Underneath one of the towers in York Minster is placed an armorial plaque commemorating the gifts and skills of those who saved the tower from collapse.
At the very top of this plaque are the arms of York Minster (modern), followed by the inscription:
With Thanksgiving to God
for those whose gifts and skills
saves this tower from collapse
and especially to
Lawrence Rogert Lumley
Eleventh Earl of Scarbrough K.G.
First High Steward of York Minster
At the base of the marker are the arms of the Earl:
His arms are blazoned: Argent a fess gules between three popinjays vert collared gules. (Burke's Peerage notes that these are the arms of the Thwengs, apparently assumed by Marmaduke de Lumley (1341-1365) instead of the original arms of the Lumleys, which were six popinjays.) The crest is: A pelican in piety in her nest proper.
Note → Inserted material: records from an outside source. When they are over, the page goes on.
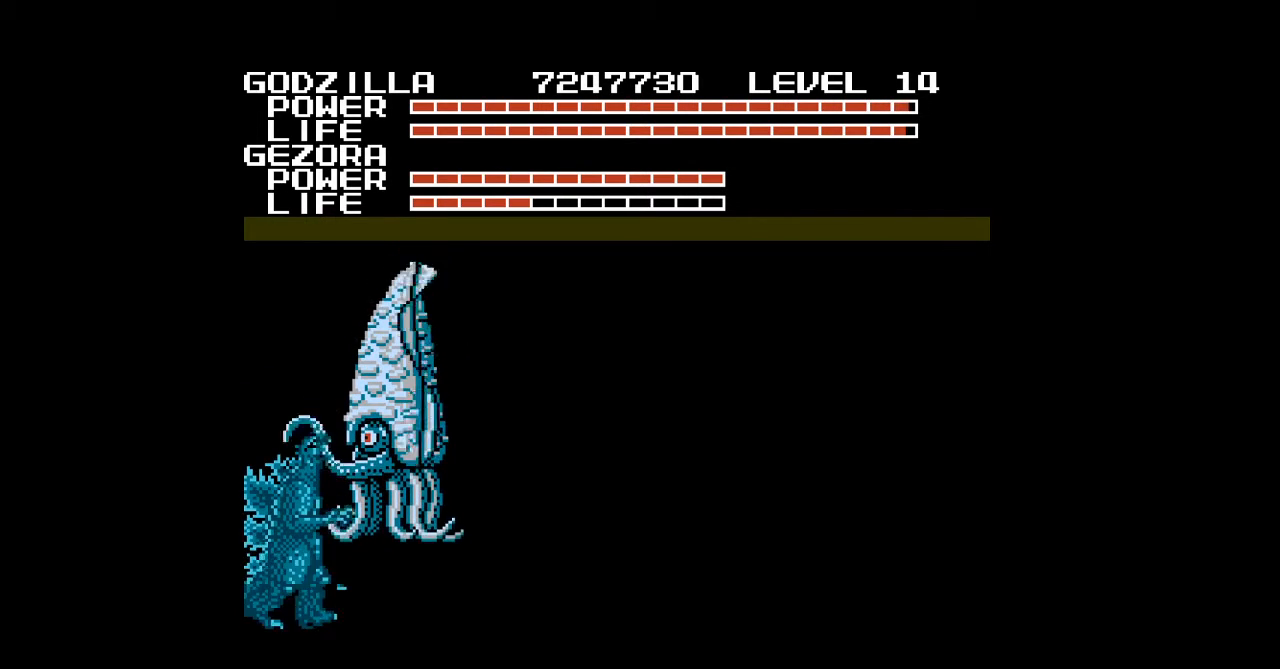
{"buttons": ["DPAD_UP"], "events": []}
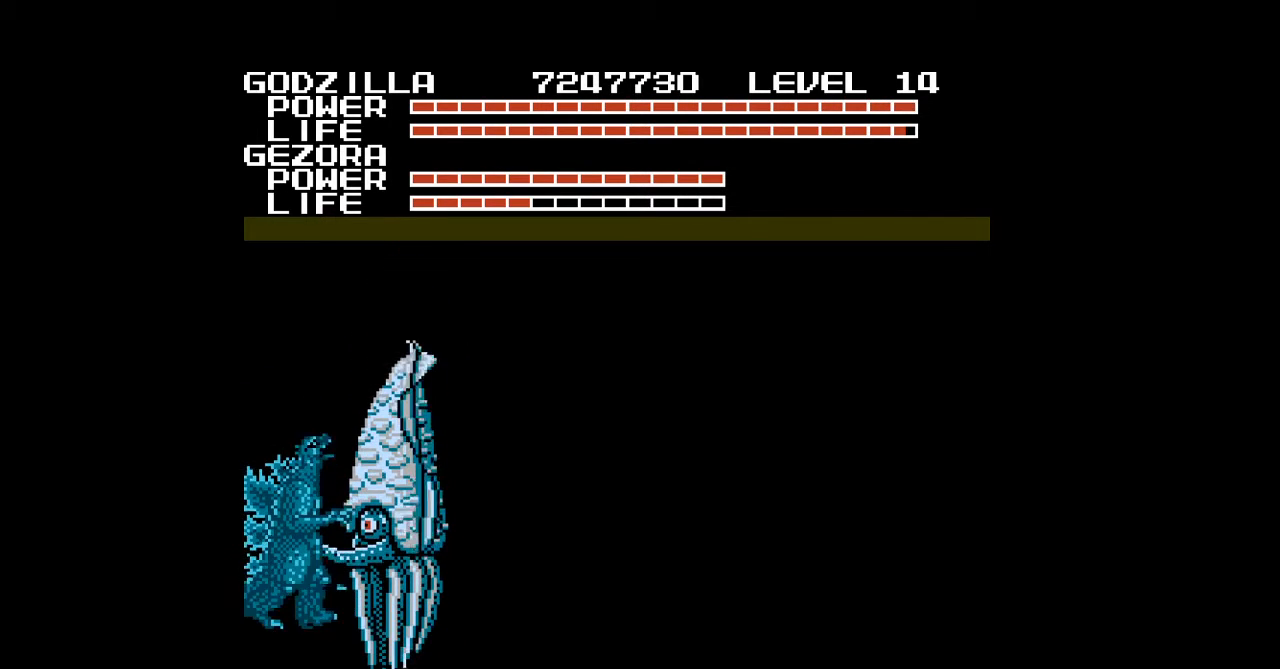
{"buttons": ["DPAD_UP"], "events": []}
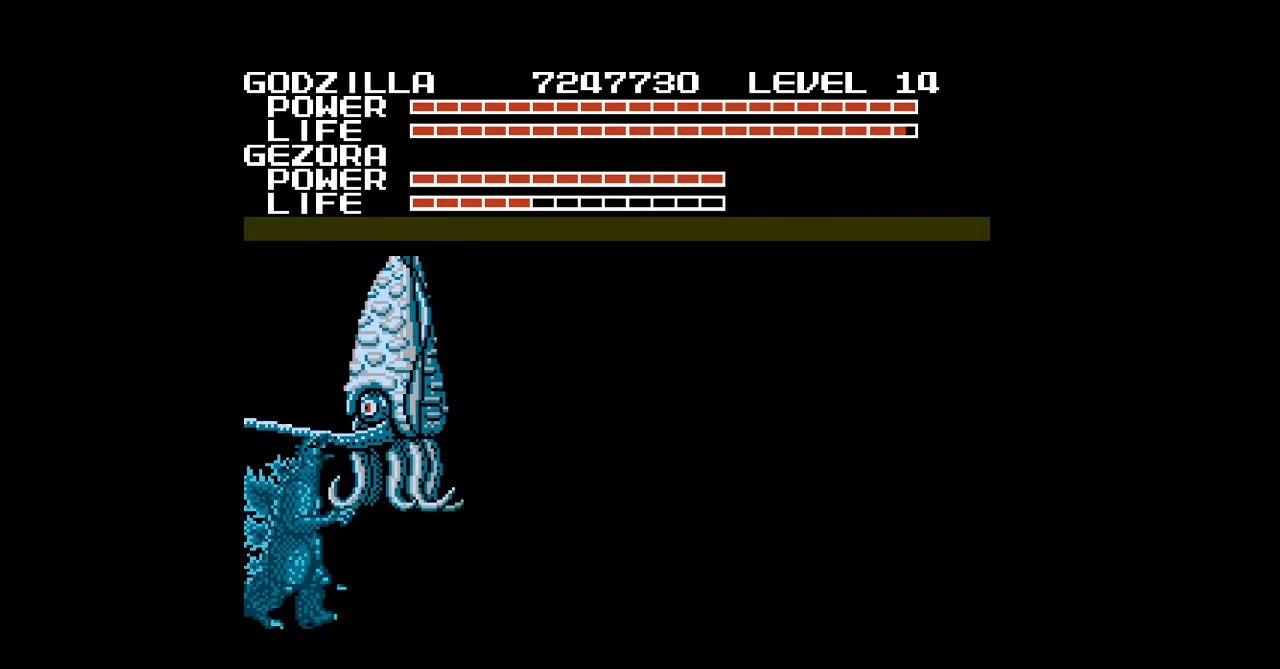
{"buttons": ["DPAD_UP"], "events": []}
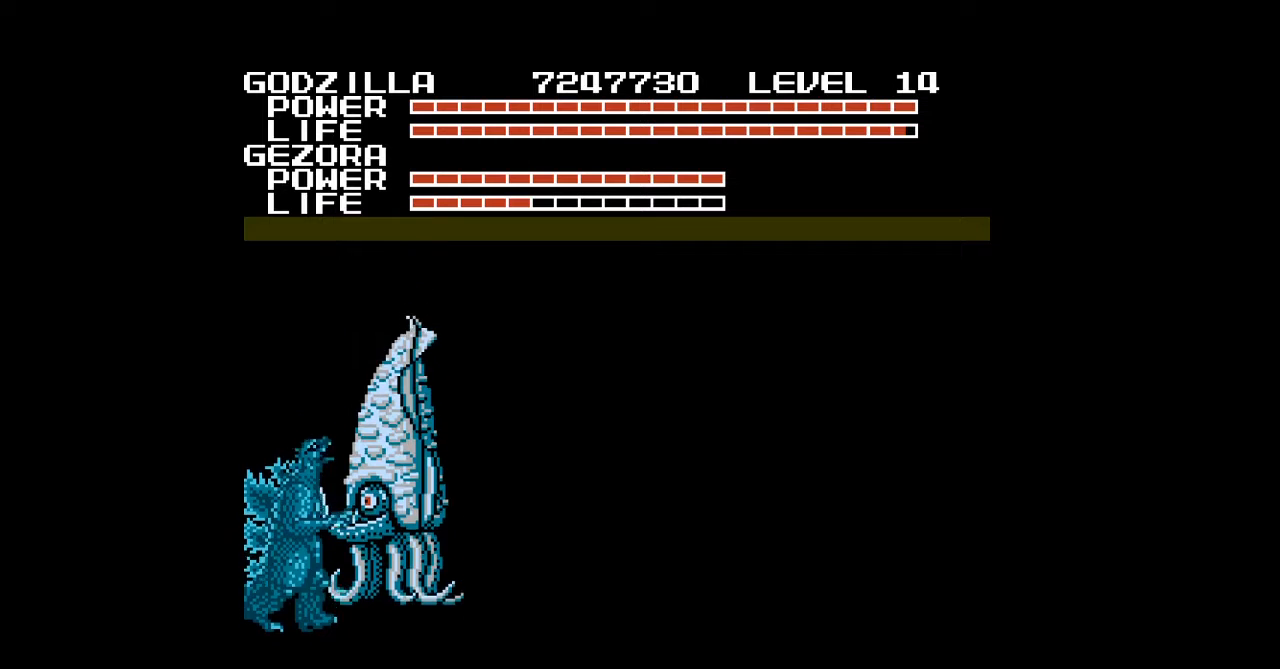
{"buttons": ["DPAD_UP"], "events": []}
The supporters are: Two parrots wings addorsed and inverted vert. (Yeah, as depicted here, they look a little more like eagles to me, too.) And the motto is: Murus aeneus conscientia sana (A sound conscience is a wall of brass).
Lawrence Roger Lumley, K.G., (1896-1969), 11th Earl of Scarborough, MP for York, and as noted above, the First High Steward of York Minster.
He married Katherine Isobel McEwen, sister of Sir John McEwen, 1st Baronet, on 12 July 1922 at St. Margaret's, Westminster.* They had five children: one son, who succeeded as the 12th Earl, and four daughters.
Like Queen Victoria and the Prince of Wales Edward Albert, whose cyphers we have seen before in the Philosophical Society's garden, Lumley was a Patron of the Yorkshire Philosophical Society.
* St. Margaret's, which stands next to Westminster Abbey in greater London, has a personal family connection, as my 11th great-grandparents, John Bray and Margaret Haslonde, were married in St. Margaret's on August 13, 1553. Both John and Margaret (Haslonde) Bray were also baptized, and later buried, at St. Margaret's, and all of their eight children were baptized there. So, as I said, a personal family connection.